*What the exercise asks:* Every line of the records counts; transcribe each one exactly.

Top of Dataset entries

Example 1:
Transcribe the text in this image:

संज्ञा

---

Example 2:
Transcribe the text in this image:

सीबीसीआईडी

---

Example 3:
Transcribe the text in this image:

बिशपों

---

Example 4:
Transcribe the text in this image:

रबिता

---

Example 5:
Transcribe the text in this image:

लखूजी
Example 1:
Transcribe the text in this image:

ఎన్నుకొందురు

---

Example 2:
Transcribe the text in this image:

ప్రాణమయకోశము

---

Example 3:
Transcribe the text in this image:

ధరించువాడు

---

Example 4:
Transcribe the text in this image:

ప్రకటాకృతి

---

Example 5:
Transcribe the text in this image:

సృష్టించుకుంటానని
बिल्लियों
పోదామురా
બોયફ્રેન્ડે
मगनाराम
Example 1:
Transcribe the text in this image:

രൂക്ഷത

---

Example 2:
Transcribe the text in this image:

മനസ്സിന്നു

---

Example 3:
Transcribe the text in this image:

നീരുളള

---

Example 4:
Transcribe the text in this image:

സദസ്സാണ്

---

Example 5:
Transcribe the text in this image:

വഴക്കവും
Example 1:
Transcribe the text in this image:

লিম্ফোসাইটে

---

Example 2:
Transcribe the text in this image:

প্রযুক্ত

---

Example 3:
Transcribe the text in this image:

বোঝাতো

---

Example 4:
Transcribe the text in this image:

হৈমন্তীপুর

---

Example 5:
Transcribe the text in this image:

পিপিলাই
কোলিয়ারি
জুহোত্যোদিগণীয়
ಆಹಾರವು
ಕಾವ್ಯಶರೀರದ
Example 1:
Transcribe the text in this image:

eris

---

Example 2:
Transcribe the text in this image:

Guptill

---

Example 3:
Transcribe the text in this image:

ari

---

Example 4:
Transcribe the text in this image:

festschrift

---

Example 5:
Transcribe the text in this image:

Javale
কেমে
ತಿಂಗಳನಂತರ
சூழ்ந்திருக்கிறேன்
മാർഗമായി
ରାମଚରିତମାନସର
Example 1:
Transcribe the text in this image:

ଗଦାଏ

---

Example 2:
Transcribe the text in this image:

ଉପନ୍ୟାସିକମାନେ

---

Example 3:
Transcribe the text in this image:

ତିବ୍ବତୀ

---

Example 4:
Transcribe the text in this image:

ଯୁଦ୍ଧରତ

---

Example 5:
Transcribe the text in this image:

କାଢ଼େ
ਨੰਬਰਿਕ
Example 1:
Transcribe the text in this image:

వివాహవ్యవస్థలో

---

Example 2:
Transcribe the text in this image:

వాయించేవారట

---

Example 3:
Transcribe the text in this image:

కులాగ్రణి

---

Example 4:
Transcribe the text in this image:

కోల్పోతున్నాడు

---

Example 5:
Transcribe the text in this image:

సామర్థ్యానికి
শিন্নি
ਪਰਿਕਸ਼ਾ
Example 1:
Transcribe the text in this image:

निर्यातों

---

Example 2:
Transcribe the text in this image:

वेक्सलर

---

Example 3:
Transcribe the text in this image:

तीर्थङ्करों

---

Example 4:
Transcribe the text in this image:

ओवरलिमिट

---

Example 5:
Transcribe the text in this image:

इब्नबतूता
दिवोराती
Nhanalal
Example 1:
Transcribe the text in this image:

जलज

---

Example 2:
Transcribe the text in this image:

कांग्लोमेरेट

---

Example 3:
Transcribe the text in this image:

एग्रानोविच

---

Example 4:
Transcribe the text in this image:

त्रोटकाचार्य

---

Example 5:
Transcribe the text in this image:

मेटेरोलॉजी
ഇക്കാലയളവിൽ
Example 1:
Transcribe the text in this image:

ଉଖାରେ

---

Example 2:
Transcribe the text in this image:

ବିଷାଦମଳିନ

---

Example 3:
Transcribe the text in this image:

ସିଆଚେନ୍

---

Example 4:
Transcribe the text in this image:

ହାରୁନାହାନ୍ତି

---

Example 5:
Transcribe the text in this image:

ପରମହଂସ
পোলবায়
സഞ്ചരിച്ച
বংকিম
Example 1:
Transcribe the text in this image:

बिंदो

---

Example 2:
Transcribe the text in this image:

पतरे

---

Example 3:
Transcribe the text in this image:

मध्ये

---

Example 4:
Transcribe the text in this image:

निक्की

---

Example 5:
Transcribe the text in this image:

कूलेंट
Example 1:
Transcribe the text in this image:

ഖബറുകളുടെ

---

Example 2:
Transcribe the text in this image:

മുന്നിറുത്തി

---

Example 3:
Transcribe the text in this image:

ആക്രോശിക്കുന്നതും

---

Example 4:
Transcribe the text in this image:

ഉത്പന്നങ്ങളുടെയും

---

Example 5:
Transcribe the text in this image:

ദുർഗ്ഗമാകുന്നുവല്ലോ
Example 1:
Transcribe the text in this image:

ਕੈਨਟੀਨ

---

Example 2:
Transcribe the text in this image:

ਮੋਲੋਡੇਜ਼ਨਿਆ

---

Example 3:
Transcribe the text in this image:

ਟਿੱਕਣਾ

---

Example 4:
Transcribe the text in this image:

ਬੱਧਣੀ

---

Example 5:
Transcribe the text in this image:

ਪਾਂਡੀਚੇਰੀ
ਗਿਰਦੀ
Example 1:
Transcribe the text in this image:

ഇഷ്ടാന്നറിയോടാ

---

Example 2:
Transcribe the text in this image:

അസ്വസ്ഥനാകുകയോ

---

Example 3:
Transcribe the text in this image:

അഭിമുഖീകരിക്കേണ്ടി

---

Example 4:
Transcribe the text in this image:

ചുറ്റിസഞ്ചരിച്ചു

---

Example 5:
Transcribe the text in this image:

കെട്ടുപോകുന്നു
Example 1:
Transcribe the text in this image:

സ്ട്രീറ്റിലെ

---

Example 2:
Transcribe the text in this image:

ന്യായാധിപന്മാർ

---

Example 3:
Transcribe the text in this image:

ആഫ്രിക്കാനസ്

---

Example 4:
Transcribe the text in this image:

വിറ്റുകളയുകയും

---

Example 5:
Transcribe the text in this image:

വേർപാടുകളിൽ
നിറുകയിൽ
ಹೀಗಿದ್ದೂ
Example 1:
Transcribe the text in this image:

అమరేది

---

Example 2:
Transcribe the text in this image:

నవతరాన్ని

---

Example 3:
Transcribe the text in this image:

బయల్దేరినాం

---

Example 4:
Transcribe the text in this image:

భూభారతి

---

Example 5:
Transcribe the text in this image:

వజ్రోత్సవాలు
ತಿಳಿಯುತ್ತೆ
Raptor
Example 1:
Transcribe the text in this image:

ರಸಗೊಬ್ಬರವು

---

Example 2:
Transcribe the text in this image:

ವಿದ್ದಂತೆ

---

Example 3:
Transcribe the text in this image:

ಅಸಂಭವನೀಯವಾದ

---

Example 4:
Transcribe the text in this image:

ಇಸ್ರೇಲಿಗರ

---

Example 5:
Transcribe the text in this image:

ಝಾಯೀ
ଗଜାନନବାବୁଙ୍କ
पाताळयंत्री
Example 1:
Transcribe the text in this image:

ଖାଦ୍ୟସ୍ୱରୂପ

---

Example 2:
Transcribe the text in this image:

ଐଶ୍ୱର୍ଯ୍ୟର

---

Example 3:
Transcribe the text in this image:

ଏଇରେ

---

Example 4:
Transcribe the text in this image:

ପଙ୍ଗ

Bottom of Dataset entries

*Answer to the exercise:*
Example 1:
Transcribe the text in this image:

संज्ञा

---

Example 2:
Transcribe the text in this image:

सीबीसीआईडी

---

Example 3:
Transcribe the text in this image:

बिशपों

---

Example 4:
Transcribe the text in this image:

रबिता

---

Example 5:
Transcribe the text in this image:

लखूजी
Example 1:
Transcribe the text in this image:

ఎన్నుకొందురు

---

Example 2:
Transcribe the text in this image:

ప్రాణమయకోశము

---

Example 3:
Transcribe the text in this image:

ధరించువాడు

---

Example 4:
Transcribe the text in this image:

ప్రకటాకృతి

---

Example 5:
Transcribe the text in this image:

సృష్టించుకుంటానని
बिल्लियों
పోదామురా
બોયફ્રેન્ડે
मगनाराम
Example 1:
Transcribe the text in this image:

രൂക്ഷത

---

Example 2:
Transcribe the text in this image:

മനസ്സിന്നു

---

Example 3:
Transcribe the text in this image:

നീരുളള

---

Example 4:
Transcribe the text in this image:

സദസ്സാണ്

---

Example 5:
Transcribe the text in this image:

വഴക്കവും
Example 1:
Transcribe the text in this image:

লিম্ফোসাইটে

---

Example 2:
Transcribe the text in this image:

প্রযুক্ত

---

Example 3:
Transcribe the text in this image:

বোঝাতো

---

Example 4:
Transcribe the text in this image:

হৈমন্তীপুর

---

Example 5:
Transcribe the text in this image:

পিপিলাই
কোলিয়ারি
জুহোত্যোদিগণীয়
ಆಹಾರವು
ಕಾವ್ಯಶರೀರದ
Example 1:
Transcribe the text in this image:

eris

---

Example 2:
Transcribe the text in this image:

Guptill

---

Example 3:
Transcribe the text in this image:

ari

---

Example 4:
Transcribe the text in this image:

festschrift

---

Example 5:
Transcribe the text in this image:

Javale
কেমে
ತಿಂಗಳನಂತರ
சூழ்ந்திருக்கிறேன்
മാർഗമായി
ରାମଚରିତମାନସର
Example 1:
Transcribe the text in this image:

ଗଦାଏ

---

Example 2:
Transcribe the text in this image:

ଉପନ୍ୟାସିକମାନେ

---

Example 3:
Transcribe the text in this image:

ତିବ୍ବତୀ

---

Example 4:
Transcribe the text in this image:

ଯୁଦ୍ଧରତ

---

Example 5:
Transcribe the text in this image:

କାଢ଼େ
ਨੰਬਰਿਕ
Example 1:
Transcribe the text in this image:

వివాహవ్యవస్థలో

---

Example 2:
Transcribe the text in this image:

వాయించేవారట

---

Example 3:
Transcribe the text in this image:

కులాగ్రణి

---

Example 4:
Transcribe the text in this image:

కోల్పోతున్నాడు

---

Example 5:
Transcribe the text in this image:

సామర్థ్యానికి
শিন্নি
ਪਰਿਕਸ਼ਾ
Example 1:
Transcribe the text in this image:

निर्यातों

---

Example 2:
Transcribe the text in this image:

वेक्सलर

---

Example 3:
Transcribe the text in this image:

तीर्थङ्करों

---

Example 4:
Transcribe the text in this image:

ओवरलिमिट

---

Example 5:
Transcribe the text in this image:

इब्नबतूता
दिवोराती
Nhanalal
Example 1:
Transcribe the text in this image:

जलज

---

Example 2:
Transcribe the text in this image:

कांग्लोमेरेट

---

Example 3:
Transcribe the text in this image:

एग्रानोविच

---

Example 4:
Transcribe the text in this image:

त्रोटकाचार्य

---

Example 5:
Transcribe the text in this image:

मेटेरोलॉजी
ഇക്കാലയളവിൽ
Example 1:
Transcribe the text in this image:

ଉଖାରେ

---

Example 2:
Transcribe the text in this image:

ବିଷାଦମଳିନ

---

Example 3:
Transcribe the text in this image:

ସିଆଚେନ୍

---

Example 4:
Transcribe the text in this image:

ହାରୁନାହାନ୍ତି

---

Example 5:
Transcribe the text in this image:

ପରମହଂସ
পোলবায়
സഞ്ചരിച്ച
বংকিম
Example 1:
Transcribe the text in this image:

बिंदो

---

Example 2:
Transcribe the text in this image:

पतरे

---

Example 3:
Transcribe the text in this image:

मध्ये

---

Example 4:
Transcribe the text in this image:

निक्की

---

Example 5:
Transcribe the text in this image:

कूलेंट
Example 1:
Transcribe the text in this image:

ഖബറുകളുടെ

---

Example 2:
Transcribe the text in this image:

മുന്നിറുത്തി

---

Example 3:
Transcribe the text in this image:

ആക്രോശിക്കുന്നതും

---

Example 4:
Transcribe the text in this image:

ഉത്പന്നങ്ങളുടെയും

---

Example 5:
Transcribe the text in this image:

ദുർഗ്ഗമാകുന്നുവല്ലോ
Example 1:
Transcribe the text in this image:

ਕੈਨਟੀਨ

---

Example 2:
Transcribe the text in this image:

ਮੋਲੋਡੇਜ਼ਨਿਆ

---

Example 3:
Transcribe the text in this image:

ਟਿੱਕਣਾ

---

Example 4:
Transcribe the text in this image:

ਬੱਧਣੀ

---

Example 5:
Transcribe the text in this image:

ਪਾਂਡੀਚੇਰੀ
ਗਿਰਦੀ
Example 1:
Transcribe the text in this image:

ഇഷ്ടാന്നറിയോടാ

---

Example 2:
Transcribe the text in this image:

അസ്വസ്ഥനാകുകയോ

---

Example 3:
Transcribe the text in this image:

അഭിമുഖീകരിക്കേണ്ടി

---

Example 4:
Transcribe the text in this image:

ചുറ്റിസഞ്ചരിച്ചു

---

Example 5:
Transcribe the text in this image:

കെട്ടുപോകുന്നു
Example 1:
Transcribe the text in this image:

സ്ട്രീറ്റിലെ

---

Example 2:
Transcribe the text in this image:

ന്യായാധിപന്മാർ

---

Example 3:
Transcribe the text in this image:

ആഫ്രിക്കാനസ്

---

Example 4:
Transcribe the text in this image:

വിറ്റുകളയുകയും

---

Example 5:
Transcribe the text in this image:

വേർപാടുകളിൽ
നിറുകയിൽ
ಹೀಗಿದ್ದೂ
Example 1:
Transcribe the text in this image:

అమరేది

---

Example 2:
Transcribe the text in this image:

నవతరాన్ని

---

Example 3:
Transcribe the text in this image:

బయల్దేరినాం

---

Example 4:
Transcribe the text in this image:

భూభారతి

---

Example 5:
Transcribe the text in this image:

వజ్రోత్సవాలు
ತಿಳಿಯುತ್ತೆ
Raptor
Example 1:
Transcribe the text in this image:

ರಸಗೊಬ್ಬರವು

---

Example 2:
Transcribe the text in this image:

ವಿದ್ದಂತೆ

---

Example 3:
Transcribe the text in this image:

ಅಸಂಭವನೀಯವಾದ

---

Example 4:
Transcribe the text in this image:

ಇಸ್ರೇಲಿಗರ

---

Example 5:
Transcribe the text in this image:

ಝಾಯೀ
ଗଜାନନବାବୁଙ୍କ
पाताळयंत्री
Example 1:
Transcribe the text in this image:

ଖାଦ୍ୟସ୍ୱରୂପ

---

Example 2:
Transcribe the text in this image:

ଐଶ୍ୱର୍ଯ୍ୟର

---

Example 3:
Transcribe the text in this image:

ଏଇରେ

---

Example 4:
Transcribe the text in this image:

ପଙ୍ଗ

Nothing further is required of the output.